Of course I did, and we talked about it quite a bit. It's a need-to-know as a filmmaker. As a journalist, you can't not ask the question that I asked. And I feel like he's pretty media-savvy. He's very brilliant, and I think he's fully capable of giving consent. He was very clear that he was answering the question from his own perspective and not from within al-Qaeda. He distanced himself from it, and I think that is very clear in his response to the question.

The Oath won a cinematography award this year at Sundance. What was your approach to making a "cinematic" documentary?

We did want to make it cinematic -- it's a story. We really wanted a novelistic quality of the storytelling and these reveals and reversals and mysteries. It was very intentional.

I've read you were also influenced by Don DeLillo.

I had read Underworld twice. There's some kind of a dialectical relationship between primary documents and crafting a story that I love in his work. I think we felt the same way about this. There are some really pivotal primary documents that locate the protagonist in history -- and the history of 9/11. We wanted those to really resonate. I mean, we've all seen archival footage of bin Laden and the camps, but they sort of bounce off of you. We wanted to embed these primary documents within a story so they have greater weight and meaning and significance. For instance, Salim Hamdan is driving, and you hear his voice. It's pretty mind-boggling: This is someplace in Afghanistan; there's a Western journalist in a car who's blindfolded; and there's a conversation unfolding in Arabic, and it's Salim Hamdan. It's pretty extraordinary.

Whether its Flag Wars or The Oath, the durations of your shoots often last for years. Is that just a byproduct of the specific stories you're telling, or is that time you prefer to take to tell a story?

I think if you look at most documentaries -- with the exception of Alex Gibney's, who seems to make films faster than everybody else, and whose work I have great respect for -- it takes most of us more than year to make a movie. Tw
o years, you're at a pretty good clip. My Country, My Country I did in a year and a half; this one I did in two years. That's a relatively fast turnaround given the fact that stories take time to unfold, and most feature-length documentaries are edited for six months at least -- if not a year or longer. So it kind of goes with the territory to take this much time.

And I do think that in the dwindling absence of investigative journalism, it's great to have this work out there. I mean, I think Alex's film [Casino Jack and the United States of Money] is extraordinary. We know about Abramoff, but seeing it condensed -- this blatant corruption and criminal activity that's happening in Washington? You see it took the investigative journalist to point this out and create the outcry. As those resources for investigative journalism are dwindling, I think that documentary filmmakers are coming in and taking up some of the slack. We hear these sorts of reports about it, but when something is consolidated into a narrative drama, I think our relationship to the information reaches us on a more emotional level. I think sometimes that's necessary to create a public outcry.

After My Country, My Country and The Oath, you have one more film remaining in a planned trilogy about the aftermath of 9/11. What will that be?

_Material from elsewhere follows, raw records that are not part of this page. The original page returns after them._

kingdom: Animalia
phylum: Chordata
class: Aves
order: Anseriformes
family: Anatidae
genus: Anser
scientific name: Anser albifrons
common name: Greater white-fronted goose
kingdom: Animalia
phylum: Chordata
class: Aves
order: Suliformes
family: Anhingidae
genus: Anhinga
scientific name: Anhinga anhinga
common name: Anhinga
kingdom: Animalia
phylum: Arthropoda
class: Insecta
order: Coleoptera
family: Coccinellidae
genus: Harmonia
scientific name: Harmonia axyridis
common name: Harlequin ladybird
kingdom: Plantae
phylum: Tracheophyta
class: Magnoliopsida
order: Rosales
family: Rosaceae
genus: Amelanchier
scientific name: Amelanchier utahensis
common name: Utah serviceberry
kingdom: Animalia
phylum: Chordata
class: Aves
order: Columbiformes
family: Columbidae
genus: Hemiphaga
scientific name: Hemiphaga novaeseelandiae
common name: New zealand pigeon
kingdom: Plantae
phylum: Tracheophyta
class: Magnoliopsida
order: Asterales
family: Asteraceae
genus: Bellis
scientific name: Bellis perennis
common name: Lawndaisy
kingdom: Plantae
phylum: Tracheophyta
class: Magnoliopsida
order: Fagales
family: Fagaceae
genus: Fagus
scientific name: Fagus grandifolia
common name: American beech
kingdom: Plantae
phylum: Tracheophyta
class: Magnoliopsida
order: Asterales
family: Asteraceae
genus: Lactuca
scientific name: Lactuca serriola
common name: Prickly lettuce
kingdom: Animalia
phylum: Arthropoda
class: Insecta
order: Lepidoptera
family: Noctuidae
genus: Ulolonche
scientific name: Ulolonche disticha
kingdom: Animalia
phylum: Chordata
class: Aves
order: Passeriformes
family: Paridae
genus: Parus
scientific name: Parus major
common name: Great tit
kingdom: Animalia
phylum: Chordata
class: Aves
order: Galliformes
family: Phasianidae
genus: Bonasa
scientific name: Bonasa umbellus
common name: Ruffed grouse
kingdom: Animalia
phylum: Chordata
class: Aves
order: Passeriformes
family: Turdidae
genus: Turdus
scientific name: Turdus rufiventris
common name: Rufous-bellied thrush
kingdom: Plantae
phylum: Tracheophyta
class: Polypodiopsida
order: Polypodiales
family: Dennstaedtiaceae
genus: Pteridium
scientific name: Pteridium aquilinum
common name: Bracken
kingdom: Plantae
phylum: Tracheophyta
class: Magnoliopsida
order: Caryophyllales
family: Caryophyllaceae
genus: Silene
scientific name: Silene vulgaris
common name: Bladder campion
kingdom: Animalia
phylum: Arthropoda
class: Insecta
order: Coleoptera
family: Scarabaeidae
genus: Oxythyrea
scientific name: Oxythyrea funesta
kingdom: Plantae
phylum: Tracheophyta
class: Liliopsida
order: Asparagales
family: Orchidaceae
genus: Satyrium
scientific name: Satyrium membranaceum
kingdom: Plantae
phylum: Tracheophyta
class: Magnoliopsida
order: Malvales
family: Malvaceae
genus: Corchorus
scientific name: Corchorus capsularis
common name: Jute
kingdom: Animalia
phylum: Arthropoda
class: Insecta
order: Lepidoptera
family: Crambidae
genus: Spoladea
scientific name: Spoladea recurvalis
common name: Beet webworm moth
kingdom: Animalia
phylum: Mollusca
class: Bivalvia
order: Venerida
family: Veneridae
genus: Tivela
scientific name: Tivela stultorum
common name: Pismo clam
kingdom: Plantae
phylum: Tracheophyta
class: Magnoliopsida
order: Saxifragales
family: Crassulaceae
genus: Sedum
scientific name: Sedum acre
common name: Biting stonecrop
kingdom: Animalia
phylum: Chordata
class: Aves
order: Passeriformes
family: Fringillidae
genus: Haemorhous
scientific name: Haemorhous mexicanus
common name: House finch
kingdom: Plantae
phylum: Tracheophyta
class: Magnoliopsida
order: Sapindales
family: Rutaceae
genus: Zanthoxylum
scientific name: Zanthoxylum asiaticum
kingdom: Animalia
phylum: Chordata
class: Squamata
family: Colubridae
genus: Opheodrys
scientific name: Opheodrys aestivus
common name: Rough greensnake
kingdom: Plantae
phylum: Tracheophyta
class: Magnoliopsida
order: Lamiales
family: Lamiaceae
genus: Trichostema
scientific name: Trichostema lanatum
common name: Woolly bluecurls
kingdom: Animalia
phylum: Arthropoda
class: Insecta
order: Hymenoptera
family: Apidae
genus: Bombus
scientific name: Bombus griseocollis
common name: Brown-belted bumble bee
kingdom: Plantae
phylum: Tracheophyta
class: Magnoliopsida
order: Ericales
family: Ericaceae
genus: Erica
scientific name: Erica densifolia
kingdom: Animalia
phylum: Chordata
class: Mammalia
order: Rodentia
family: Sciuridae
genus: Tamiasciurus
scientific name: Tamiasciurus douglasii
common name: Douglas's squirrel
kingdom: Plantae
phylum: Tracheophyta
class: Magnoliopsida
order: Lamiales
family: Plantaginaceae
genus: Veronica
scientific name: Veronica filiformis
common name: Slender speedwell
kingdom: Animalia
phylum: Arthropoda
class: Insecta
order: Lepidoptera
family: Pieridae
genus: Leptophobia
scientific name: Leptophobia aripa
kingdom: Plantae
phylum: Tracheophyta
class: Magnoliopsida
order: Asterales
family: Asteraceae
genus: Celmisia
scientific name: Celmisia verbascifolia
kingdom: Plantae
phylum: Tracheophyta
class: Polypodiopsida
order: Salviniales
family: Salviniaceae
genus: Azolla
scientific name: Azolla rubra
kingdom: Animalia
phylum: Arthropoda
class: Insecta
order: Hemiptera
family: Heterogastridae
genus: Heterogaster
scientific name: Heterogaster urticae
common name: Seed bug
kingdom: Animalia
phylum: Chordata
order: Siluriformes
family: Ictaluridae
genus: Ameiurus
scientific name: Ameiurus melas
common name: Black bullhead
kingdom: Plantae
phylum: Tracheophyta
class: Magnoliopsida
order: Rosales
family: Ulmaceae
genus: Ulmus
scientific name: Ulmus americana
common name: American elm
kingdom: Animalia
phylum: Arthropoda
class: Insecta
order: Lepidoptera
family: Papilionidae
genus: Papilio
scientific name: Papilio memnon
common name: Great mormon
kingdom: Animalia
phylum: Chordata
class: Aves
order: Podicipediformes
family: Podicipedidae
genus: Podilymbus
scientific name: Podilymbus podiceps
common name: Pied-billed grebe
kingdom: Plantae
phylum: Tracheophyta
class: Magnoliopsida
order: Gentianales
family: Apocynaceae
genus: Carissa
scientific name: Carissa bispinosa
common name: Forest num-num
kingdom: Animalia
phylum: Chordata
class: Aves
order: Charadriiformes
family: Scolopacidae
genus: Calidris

The next part of the trilogy I want to shoot in the U.S. I'm still doing some research into what the focus will be. I've expressed interest in the 9/11 trials, which are happening in federal court on U.S. soil. I think that's an important historical moment. Again, I think an important part of this work is creating primary documents -- rather than focusing on the ideological debate around these issues, to actually create primary documents and see how things are playing out on the ground and how people are actually living through these times in a direct way. So I'm interested in the 9/11 trials, I'm interested in domestic surveillance and various other themes. But I'm not sure yet.